*GIVEN TEXT*.
Fourth quarter adjusted net income available to common stockholders was $186 million or $0.74 per share and $1.9 billion or $7.50 for the full year. Bcf for the quarter was $911 million and $4.6 billion for the full year. Operating revenue rose to $1.63 billion from $1.29 billion a year ago.

 
This is a summary of the fourth quarter fiscal 2008 earnings call conducted by EOG Resources, Inc. (EOG) on February 5, 2009.

Management:
Chairman & CEO: Mark Papa
VP & CFO: Tim Driggers
Senior EVP, Operations: Gary Thomas
Senior EVP, Exploration: Loren Leiker

Key Investor Issues:

- For the fourth quarter, EOG reported net income available to common stockholders of $461 million or $1.84 per share and $2.4 billion or $9.72 per share for the full year 2008.
- EOG''s fourth quarter adjusted net income available to common stockholders was $186 million or $0.74 per share and $1.9 billion or $7.50 per share for the full year.
- EOG Bcf for the fourth quarter was $911 million and $4.6 billion for the full year.

Fourth Quarter Highlights:

There are three salient points that emanate from these fourth quarter and full year results:

- On a GAAP net income basis, the company achieved a 26% ROCE for 2008.
- On a non-GAAP net income basis which includes realized gains from hedging but eliminate the mark-to-market impact and a gain on sale of the Appalachian assets the company achieved a 20% ROCE.
- In February 2008, EOG provided 15% as the total company organic growth target, and it hit that number exactly for the full year.
- The company had no significant financial writedowns and no major reserve revisions.

The company replaced 228% of its production at a $2.60 per Mcfe all-in cost including total revisions and excluding gathering systems, processing plants and other expenditures.

The vast majority of EOG reserve adds occurred in the U.S., the significant contributions from the Barnett shale and the Rocky Mountain areas.

In the U.S., EOG replaced 270% of production at a $2.52 per Mcfe all-in cost excluding gathering systems, processing plant and other expenditures. The total price related reserve revisions were a negative 75 Bcfe. And if these are excluded EOG finding costs would be $2.50 per Mcfe.

Total company reserves increased 12% to 8.7 Bcfe.

The ratio of PUDs at year-end 2008 was 24%, essentially the same as last year. For the 21st consecutive year, the Galier McNaughton has done a complete engineering analysis of EOG reserves, and their overall number was within 5% of the internal estimate. Their analysis covered 79% of EOG reserves this year.

*ACTION ITEM*.
Reproduce the passage of the earnings call summary between "- On a non-GAAP" and "plants and other expenditures.", inclusive.

*DATA SHOWN*.
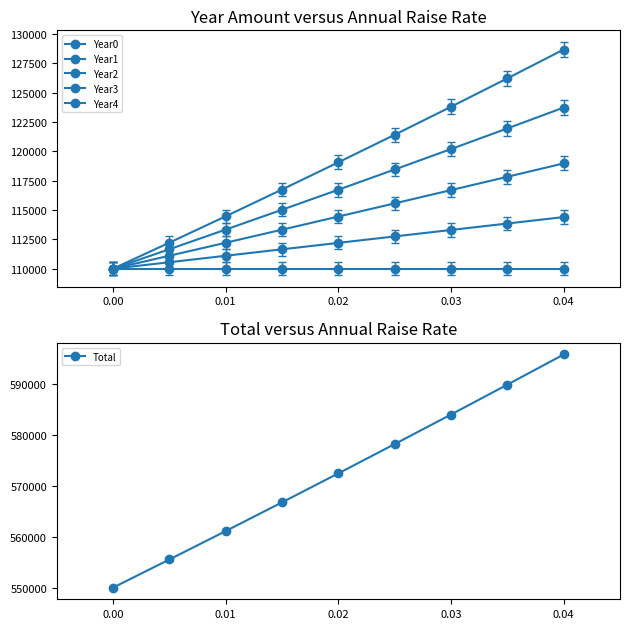

True or false: Total has more than 0 interior local peaks.

False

*RESPONSE BOX*.
- On a non-GAAP net income basis which includes realized gains from hedging but eliminate the mark-to-market impact and a gain on sale of the Appalachian assets the company achieved a 20% ROCE.
- In February 2008, EOG provided 15% as the total company organic growth target, and it hit that number exactly for the full year.
- The company had no significant financial writedowns and no major reserve revisions.

The company replaced 228% of its production at a $2.60 per Mcfe all-in cost including total revisions and excluding gathering systems, processing plants and other expenditures.